Canto de Página

Histórias do fórum




Pedro Moreira
Professor de Português, revisor, consultor, autor dos livros Casos & Coisas do Pará Antigo, Cronicontos e O Pássaro e a Dona & Outros Textos.
Era numa tardinha, beirando as seis horas – isso vai para muitos anos. Alguns advogados e funcionários do fórum proseavam na sacada do prédio após a jornada de trabalho. Lá de cima, descortinava-se a praça Afonso Pena, com seu pequeno movimento de pedestres e os poucos veículos circulantes.

Uma hora, um dos advogados fixa o olhar numa mulher que atravessava a pista fronteira à escadaria do fórum. Franzindo a testa, ele exclama, entre curioso e surpreso:

— Uê, pensei que a Filomena tivesse morrido!

Filomena era uma senhora negra, já idosa, tida como uma das melhores quituteiras da cidade. Empadas, bolinhos de feijão e pastéis, singularmente saborosos, eram especialidades dela. Preparava-os pela manhã e, por volta do meio-dia, tabuleiro encarapitado na cabeça, saía a vendê-los, tarde toda, pelas ruas centrais.

Pois bem, a voz do doutor ecoara de tal forma no silêncio da praça que a boa senhora, apoiando na cintura o tabuleiro, firmou os pequeninos olhos negros na direção da sacada e soltou, em sua serena franqueza:

— Num murri não, doto! Tô im pé como Deus qué! Tive internada no hospitá, mode cunsertá umas macacoa de gente véia...

Elevou a voz e apontou o indicador para a sacada:

— Abre os zóio, dotô, que o sinhô ispicha as canela premêro que eu!

***
Era na sala de audiências. Advogados, tabeliães, escrivães, serventuários e até o juiz comentavam os fatos do dia e os flagrantes de seus trabalhos diários. Um dos advogados, professor de Português e Literatura, tido como possuidor de cultura e inteligência invulgares, ledor de grandes poetas, prosadores e filósofos, era também capaz de discorrer sobre assuntos da cultura geral.
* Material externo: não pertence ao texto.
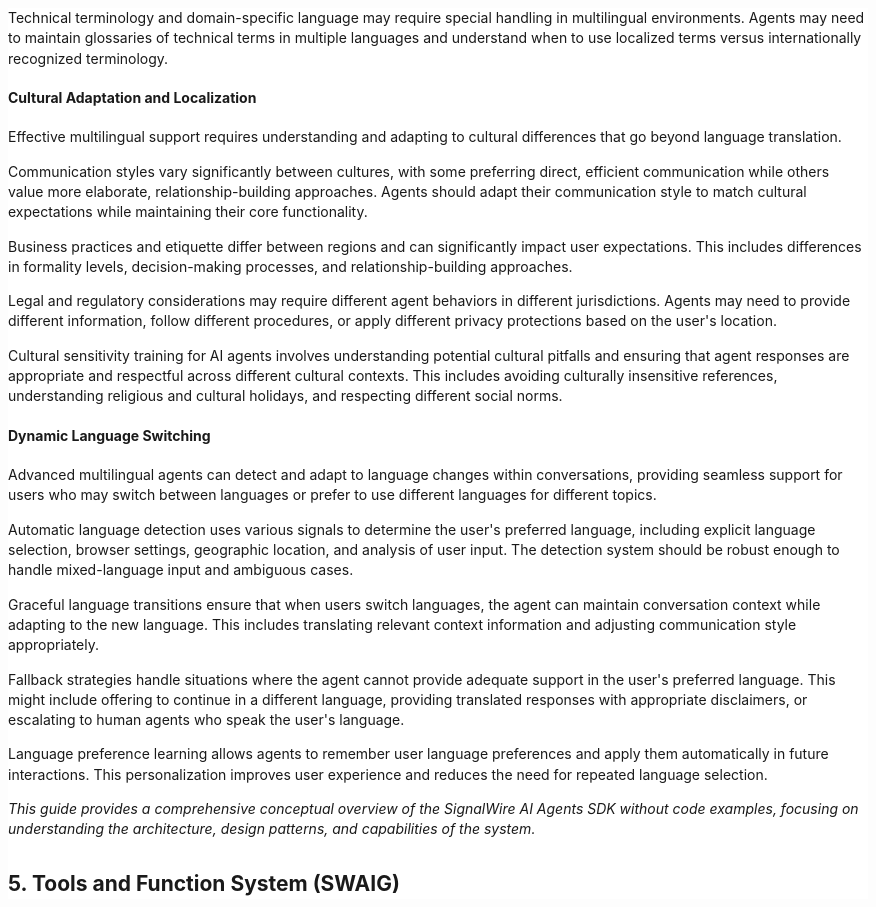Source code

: Technical terminology and domain-specific language may require special handling in multilingual environments. Agents may need to maintain glossaries of technical terms in multiple languages and understand when to use localized terms versus internationally recognized terminology.

#### Cultural Adaptation and Localization

Effective multilingual support requires understanding and adapting to cultural differences that go beyond language translation.

Communication styles vary significantly between cultures, with some preferring direct, efficient communication while others value more elaborate, relationship-building approaches. Agents should adapt their communication style to match cultural expectations while maintaining their core functionality.

Business practices and etiquette differ between regions and can significantly impact user expectations. This includes differences in formality levels, decision-making processes, and relationship-building approaches.

Legal and regulatory considerations may require different agent behaviors in different jurisdictions. Agents may need to provide different information, follow different procedures, or apply different privacy protections based on the user's location.

Cultural sensitivity training for AI agents involves understanding potential cultural pitfalls and ensuring that agent responses are appropriate and respectful across different cultural contexts. This includes avoiding culturally insensitive references, understanding religious and cultural holidays, and respecting different social norms.

#### Dynamic Language Switching

Advanced multilingual agents can detect and adapt to language changes within conversations, providing seamless support for users who may switch between languages or prefer to use different languages for different topics.

Automatic language detection uses various signals to determine the user's preferred language, including explicit language selection, browser settings, geographic location, and analysis of user input. The detection system should be robust enough to handle mixed-language input and ambiguous cases.

Graceful language transitions ensure that when users switch languages, the agent can maintain conversation context while adapting to the new language. This includes translating relevant context information and adjusting communication style appropriately.

Fallback strategies handle situations where the agent cannot provide adequate support in the user's preferred language. This might include offering to continue in a different language, providing translated responses with appropriate disclaimers, or escalating to human agents who speak the user's language.

Language preference learning allows agents to remember user language preferences and apply them automatically in future interactions. This personalization improves user experience and reduces the need for repeated language selection.

*This guide provides a comprehensive conceptual overview of the SignalWire AI Agents SDK without code examples, focusing on understanding the architecture, design patterns, and capabilities of the system.*

## 5. Tools and Function System (SWAIG)
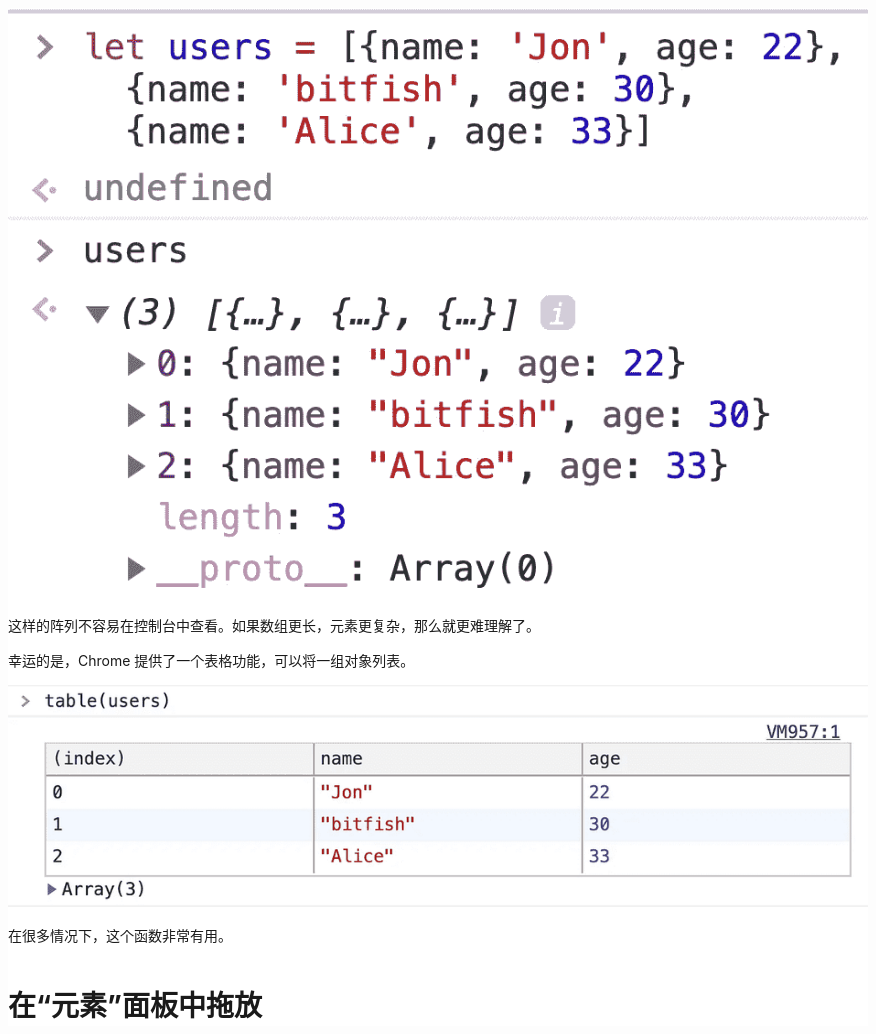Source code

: ![](img/780b785d742d12fef36b2e3308773c8a.png)

这样的阵列不容易在控制台中查看。如果数组更长，元素更复杂，那么就更难理解了。

幸运的是，Chrome 提供了一个表格功能，可以将一组对象列表。

![](img/09e1af66161da5590573a4de4be2696c.png)

在很多情况下，这个函数非常有用。

# 在“元素”面板中拖放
Conversa vai, conversa vem, surge-lhe a oportunidade de dar uma aula sobre a vida de Miguel de Cervantes Saavedra, o genial autor de Dom Quixote de La Mancha. Ia desfiando informações com a fluidez de quem reza o Pai-Nosso:

— Miguel de Cervantes levou dez anos para escrever sua monumental obra. Antes, ele perdera a mão esquerda na Batalha de Lepanto, aos 23 anos. Em 1575, aos 28 anos, caiu prisioneiro de piratas, tendo sido “vendido” a um comerciante no porto de Argel, na África, como escravo. Vejam, um gênio escravo! Por sorte, foi resgatado por uma ordem religiosa, que o “comprou” ao dito comerciante, para logo libertá-lo. Cervantes morreu pobre, em 1616, aos 69 anos.

Embasbacado diante de tanta sapiência, o juiz de Direito, novato na Comarca e desconhecedor da fama do advogado, ousou uma pergunta:

— De onde o senhor tirou isso?

Foi a conta. O advogado interpretou a pergunta como provocativa, um insulto à sua cultura. Por isso, devolveu-lhe com certo veneno nas palavras:

— Do Almanaque Capivarol deste ano...

(Informação necessária: Almanaque Capivarol era uma publicação do laboratório de mesmo nome, em formato de revistinha, e distribuído pelas farmácias vendedoras do fortificante “Capivarol”, feito à base de óleo de capivara. Nestes tempos de anorexia e bulimia, nem sei se ainda existirá essa panacéia.)